On the homefront, we'll be doing some winter cleaning this weekend. My house is a wreck and there are excuses and good ones, but we still gotta clean it. Hubby is working overttime again and, although it's making me just as crazy as ever not having him around, the extra money to pay off bills is nice so, I hold my complaining and screaming down to a dull roar. I'm also putting in some OT of my own, which I've never had the luxury of doing here before (they're so funny about that). Anyway, with our new systems and email snafus galore, we've become so backlogged that the extra hours a week are really aiding in keeping us a float. We're also a man short so, that doesn't help matters either.

It's so nuts that I just got back from vacation a few weeks ago and I feel like I need one. My coworker is going to Vegas next week and I couldn't be more thrilled (and jealous). I think a nice long weekend away from everything would do me good. Unfortunately, I don't think I'll be getting that anytime soon.

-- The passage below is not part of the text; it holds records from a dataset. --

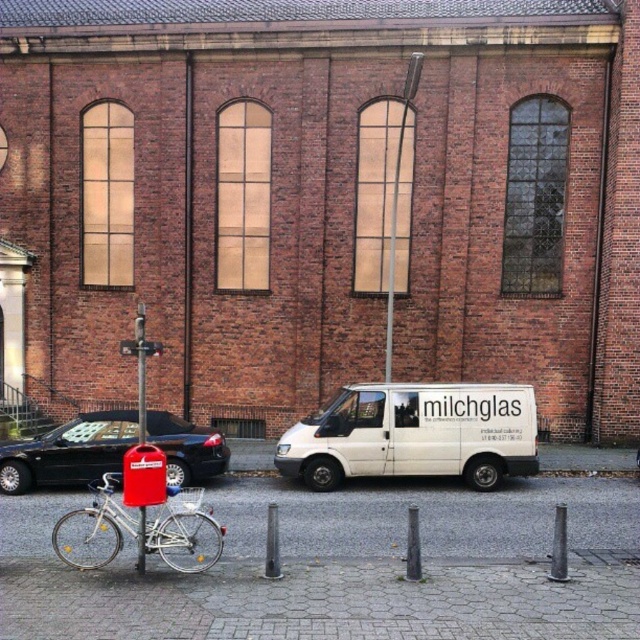
Question: Does white matte van at center lie behind silver metallic bicycle at lower left?

Choices:
 (A) no
 (B) yes

Answer: (B)

Question: Which object is farther from the camera taking this photo?

Choices:
 (A) white matte van at center
 (B) silver metallic bicycle at lower left

Answer: (A)

Question: Is the position of shiny black car at lower left more distant than that of silver metallic bicycle at lower left?

Choices:
 (A) no
 (B) yes

Answer: (B)

Question: Considering the real-world distances, which object is closest to the white matte van at center?

Choices:
 (A) silver metallic bicycle at lower left
 (B) shiny black car at lower left

Answer: (B)

Question: In this image, where is white matte van at center located relative to shiny black car at lower left?

Choices:
 (A) above
 (B) below

Answer: (A)

Question: Which point is farther to the camera?

Choices:
 (A) (188, 476)
 (B) (291, 477)
 (C) (72, 544)

Answer: (B)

Finally, my neigborhood feels like a soap opera recently. Here's some background: my next door neighbors are a cute couple and their two little girls. One is five, almost six and the other is four. They are a mixed couple from very different backgrounds (the husband is latino, raised in California by a very strict family but also a traditional family in which the husband's word is law and the men rule the roost). The wife, a caucasian stay-at-home-mom, is from a broken family here in Utah. Her father raised she and her sisters, primarily due to her mother's drug abuse. So, the husband is military and works out of state a lot. He had a one-night-stand in Ohio with a woman and a child resulted (his only son). She, the adultress, sued for child support and wanted so much that his girls and wife would have been without anything. The court decided on a fair amount and the couple went into counseling together. Mom/Wifey was glad that they were working things out, but she told him that one more incident and they were finished.

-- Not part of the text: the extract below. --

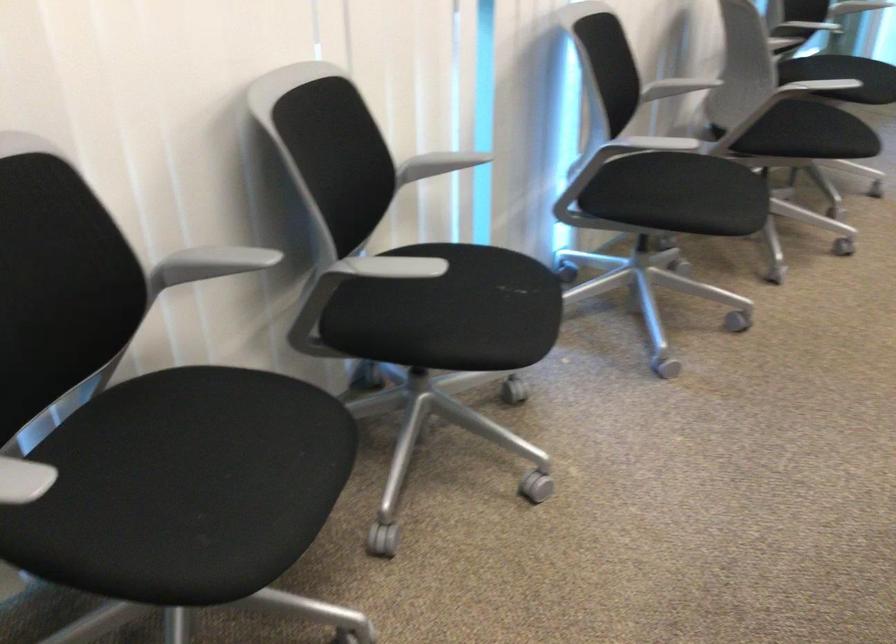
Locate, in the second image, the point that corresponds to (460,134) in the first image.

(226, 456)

A couple of months ago, she was telling me that their oldest daughter told her that daddy was kissing mommy's sister. Well, that did it. The couple separated and the father (who was now working in Arizona), began establishing residency there. He has the girls and they've started school. We've noticed all sorts of strange vehicles next door, late nights of furniture moving in and out, people we've never seen before (and never see again, for that matter) and wifey has dropped a significant amount of weight. Being that my neighbor across the street and my hubby are both cops, they've put two and two together. Now, there is a for sale sign in their lawn. She claims he won't let her see her kids. I asked her if she's looking for work (since she's living off her family) and she says she's trying. Personally, I'd be mopping floors at McDonald's, if it came to supporting myself and/or my children. You do what you have to, right? She also says he sent child and family services after her because he believed she was smoking meth in front of their kids. In front, behind, outside? Wherever it's happening, this is not a good thing. She's supposed to get them this weekend for a week's long visit. The oldest doesn't want to see her at all because she believes mommy will take her from daddy. The youngest is too young to really understand all the drama. We'll see what happens...

Wednesday, September 06, 2006

Wow, way too much going on...

The work load is crazy over here. I'll be back soon (hopefully, later this week).